O2 sensor idea
Bruce Plecan
nacelp at bright.net
Tue Apr 20 21:24:22 GMT 1999
----- Original Message -----
From: Ord Millar <ord at aei.ca>
To: <diy_efi at efi332.eng.ohio-state.edu>
Sent: Tuesday, April 20, 1999 1:44 PM
Subject: Re: O2 sensor idea
If you look at the Injector Flow Bench it mentions using a piezio elec
device for
"looking" at the injectors response. So using a dual trace scope would give
ya the answers about actual on times, for "on" time.
In the past I've posted some fuel tables, hoping to shed some light on
this so you could use a generic table, and at least have a starting place.

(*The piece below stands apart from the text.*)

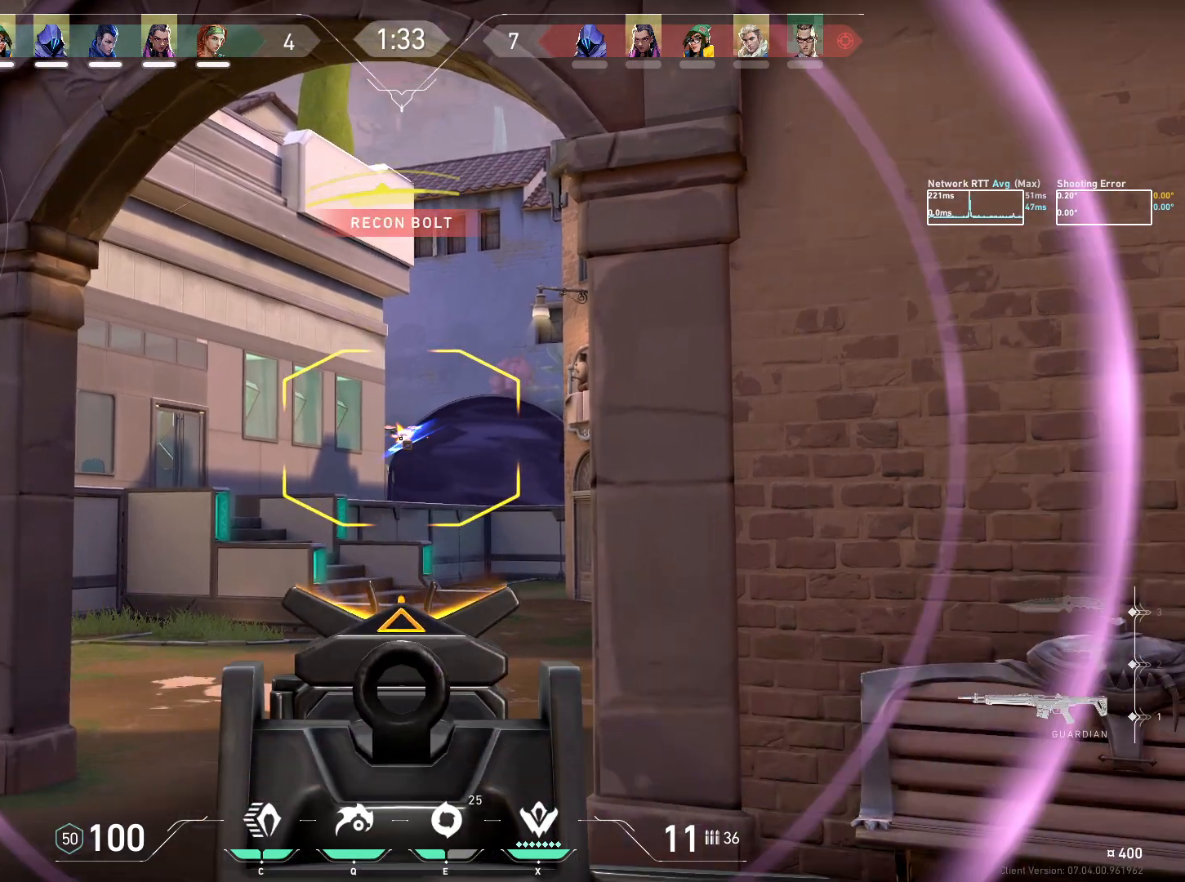
{"keys": ["d", "w"], "mouse": ["right"], "events": [[217, "d", "down"], [483, "mouse_right", "down"], [500, "w", "down"]]}
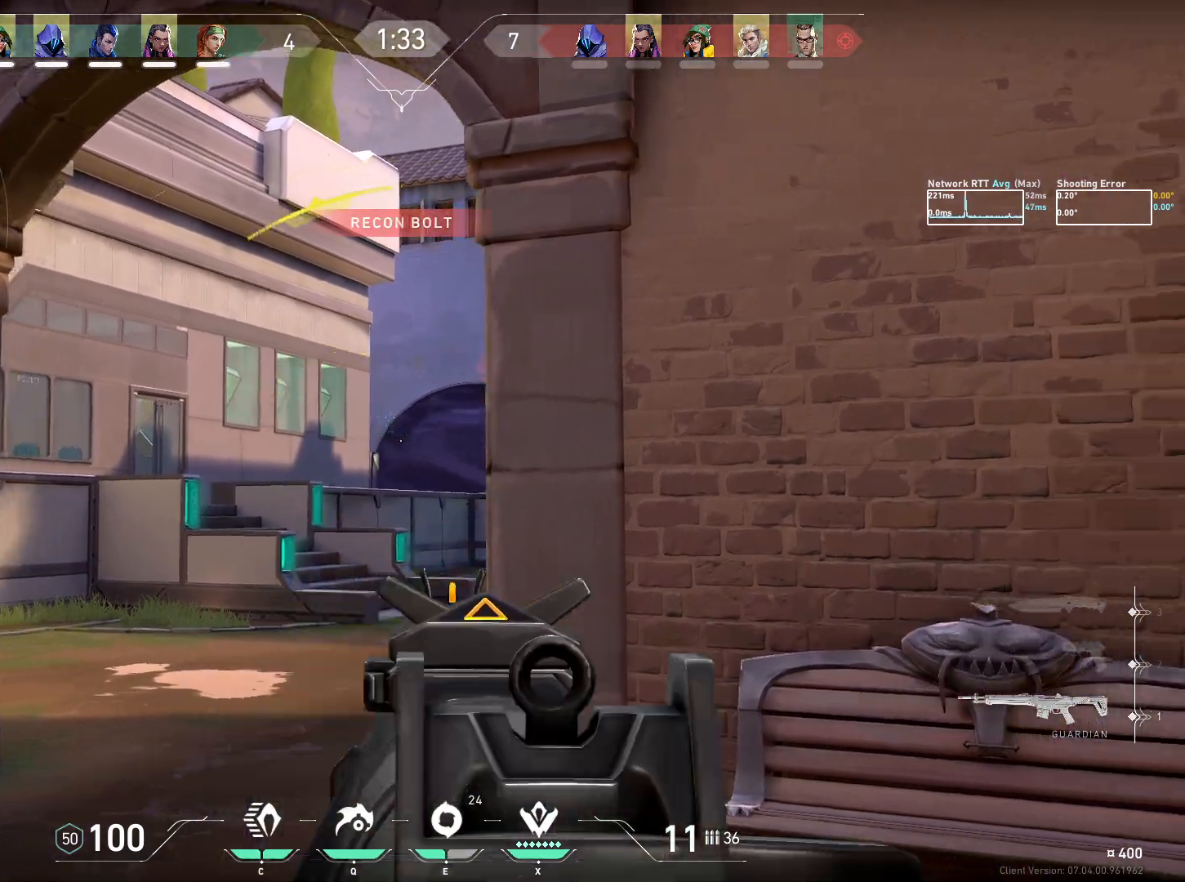
{"keys": ["w"], "mouse": [], "events": [[67, "mouse_right", "up"], [450, "d", "up"]]}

Depending on injector, at anything less than 2 msec the injector maybe
rather erratic (saturated style injector), so be careful at looking in this
area.
If your looking at kinda averaging to get it right, I'd visit the past
mention of driving the injectors at 106% of crank speed.
Bruce
> This is probably an often asked question, but here we go:
> If I have an efi system using and air mass meter, and I can build myself a
> table of injected volume / pulse width (by flow bench or other means),
then
> isn't it possible to calculate A/F pretty closely? It might not be
> instantaneous, but over the span of a half dozen or so intake events
> wouldn't the average come out pretty close?
>
> -----Original Message-----
> From: CEIJR at aol.com <CEIJR at aol.com>
> Subject: Re: O2 sensor idea
> >Another $.02
> >Assuming that changes in pulse duration result in linear changes in fuel
> >delivery are OK for rough initial setup. As noted in prior posts, all
sorts
> >of other variables come into play. Unfortunately, in addition to VE
> >differences, etc., the fuel flow is not exactly tied to pulse width, due
to
> >the variation in percentage of time spent opening and closing. So, it is
a
> >rough estimate for initial setup, but not good enough for tuning.